Good luck getting things to work. Science can be stupid like this sometimes.

Or, you could just buy some pre-cast gels from Biorad (~12$). I did a side by side experiment comparing these gels to other pre-cast gels and my own, and the Biorad gels not only required less protein for detection but the bands ran more even than all other gels.

 

[167649]

Or, you could just buy some pre-cast gels from Biorad (~12$). I did a side by side experiment comparing these gels to other pre-cast gels and my own, and the Biorad gels not only required less protein for detection but the bands ran more even than all other gels.

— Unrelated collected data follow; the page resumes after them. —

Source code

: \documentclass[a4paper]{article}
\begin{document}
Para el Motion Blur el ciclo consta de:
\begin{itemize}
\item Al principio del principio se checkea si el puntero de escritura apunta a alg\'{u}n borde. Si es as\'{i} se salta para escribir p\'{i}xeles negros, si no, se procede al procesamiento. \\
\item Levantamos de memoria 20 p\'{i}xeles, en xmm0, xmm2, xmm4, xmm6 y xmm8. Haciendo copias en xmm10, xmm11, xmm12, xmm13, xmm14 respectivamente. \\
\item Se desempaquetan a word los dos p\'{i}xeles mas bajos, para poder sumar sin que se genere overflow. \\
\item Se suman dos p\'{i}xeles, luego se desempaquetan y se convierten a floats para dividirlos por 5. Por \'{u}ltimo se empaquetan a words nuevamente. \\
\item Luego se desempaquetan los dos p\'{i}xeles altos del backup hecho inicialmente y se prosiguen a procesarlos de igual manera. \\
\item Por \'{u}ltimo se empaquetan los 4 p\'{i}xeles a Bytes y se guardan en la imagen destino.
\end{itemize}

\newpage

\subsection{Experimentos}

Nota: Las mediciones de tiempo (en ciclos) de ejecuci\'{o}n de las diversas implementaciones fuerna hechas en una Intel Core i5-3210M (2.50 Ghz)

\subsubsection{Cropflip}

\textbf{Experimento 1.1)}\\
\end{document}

I used to buy all my gels from BR. When you add it all up, the saved time and anxiety was well worth the price. It's just that much less you have to worry about.

 

[ecoli]

I cool the liquid gel on ice a bit before casting. It quickens the cooling time.

 

[achamess]

I pull the comb out under running ddH20. I find this is sufficient to prevent any unsolidified gell from entering. Doing otherwise leads to aberrant wells.

 

[guru1]

Running tap water is the best what worked for me too.
Also, for westerns, 5% stacker is sooo much better than 4%...

 

[StIGMA]

Not to be obvious, but make sure your comb is the correct size. If so, make sure it is not being pushed forward or backward by the spacers while polymerizing, which could leave space against the glass plates for residue to form. Also, increasing TEMED 50-200% has been successful for me.